La biodiversità e l’integrità degli ecosistemi è anche minacciata dall’invasione di specie aliene, che spesso trovano nei rifiuti marini galleggianti il mezzo di trasporto o il nascondiglio attraverso il quale raggiungere i nuovi ambienti posti al di fuori dei loro confini naturali. In aggiunta a pezzi di legno, gusci di frutta o altro materiale organico galleggiante, l’aumento di micro e macro particelle di plastica sulle superfici marine, secondo gli ultimi studi, sta raddoppiando le opportunità di questo tipo di migrazione. Più dell’80% delle specie aliene note nel Mediterraneo potrebbero essere state introdotte attraverso i rifiuti marini o potrebbero comunque utilizzare questi ultimi per espandersi ulteriormente.

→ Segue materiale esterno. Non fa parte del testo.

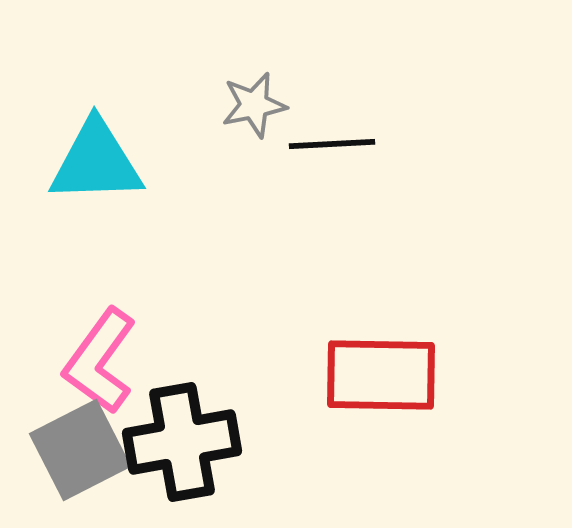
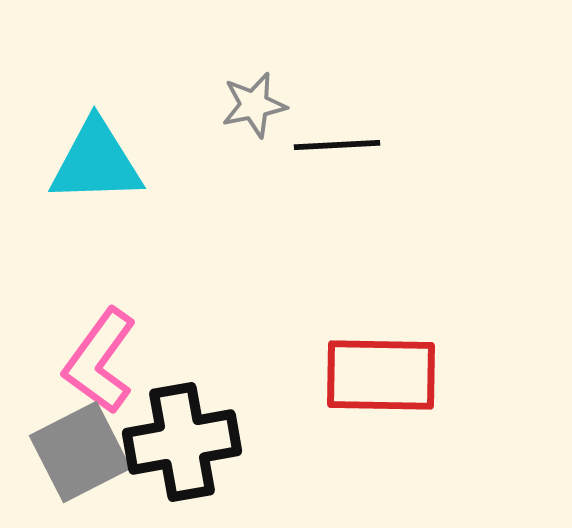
black line: moved 5 px right, 1 px down
gray square: moved 2 px down
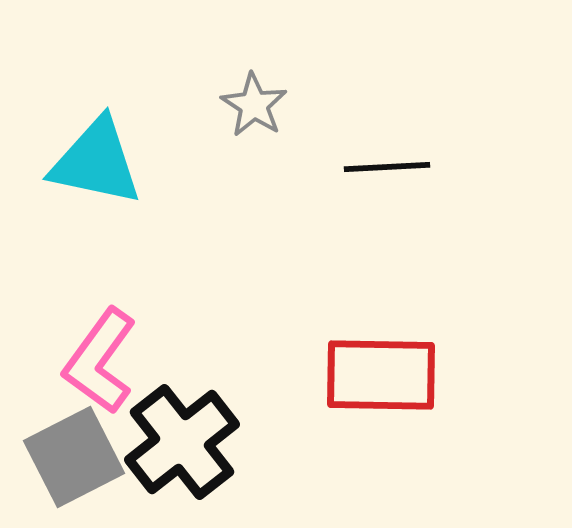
gray star: rotated 28 degrees counterclockwise
black line: moved 50 px right, 22 px down
cyan triangle: rotated 14 degrees clockwise
black cross: rotated 28 degrees counterclockwise
gray square: moved 6 px left, 5 px down
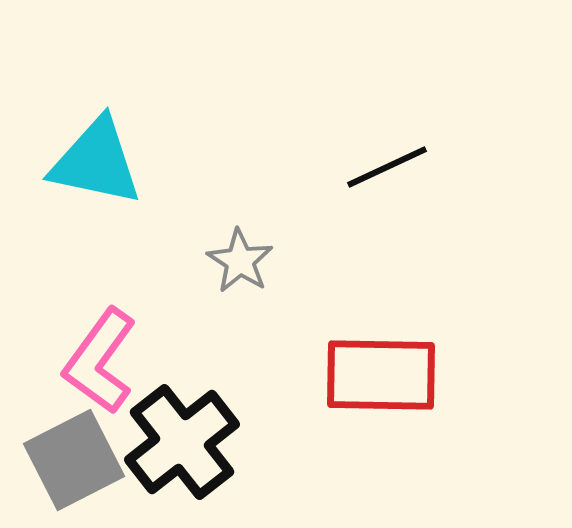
gray star: moved 14 px left, 156 px down
black line: rotated 22 degrees counterclockwise
gray square: moved 3 px down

Tartarughe – Tra gli animali a rischio ci sono le tartarughe marine. In particolare la Caretta caretta, la specie di tartaruga marina più diffusa nel bacino del Mediterraneo, è inclusa nella lista delle specie in via di estinzione della IUCN. Le stime fatte nel corso degli ultimi anni, nel Mediterraneo ogni anno sono oltre 130 mila le tartarughe marine della specie tartaruga Caretta caretta che rimangono vittime di catture accidentali da parte dei pescatori professionisti. Circa 70.000 abboccano agli ami utilizzati per la pesca al pescespada, oltre 40.000 restano intrappolate nelle reti a strascico e circa 23.000 in quelle da posta per un totale di 133.000 catture con oltre 40.000 casi di decesso. (fonte tartalife.ue)

Per quanto riguarda gli impatti negativi dei rifiuti marini, per tutte e sette le specie conosciute di tartaruga marina è stata documentata l’ingestione o l’intrappolamento in rifiuti marini, rappresentati da plastica per circa il 90%. Il recente studio guidato dall’Università di Siena e condotto nel Tirreno settentrionale sulla Caretta caretta, documenta l’ingestione di rifiuti di plastica nel 71% degli individui per i quali è stato analizzato il tratto gastro intestinale. In 22 campioni sono stati trovati 483 frammenti di rifiuti marini, con una media di oltre 16 pezzi a campione. Il 92% è plastica e di questi quasi tre quarti sono frammenti sottili che vengono probabilmente scambiati per meduse, di cui le tartarughe si nutrono.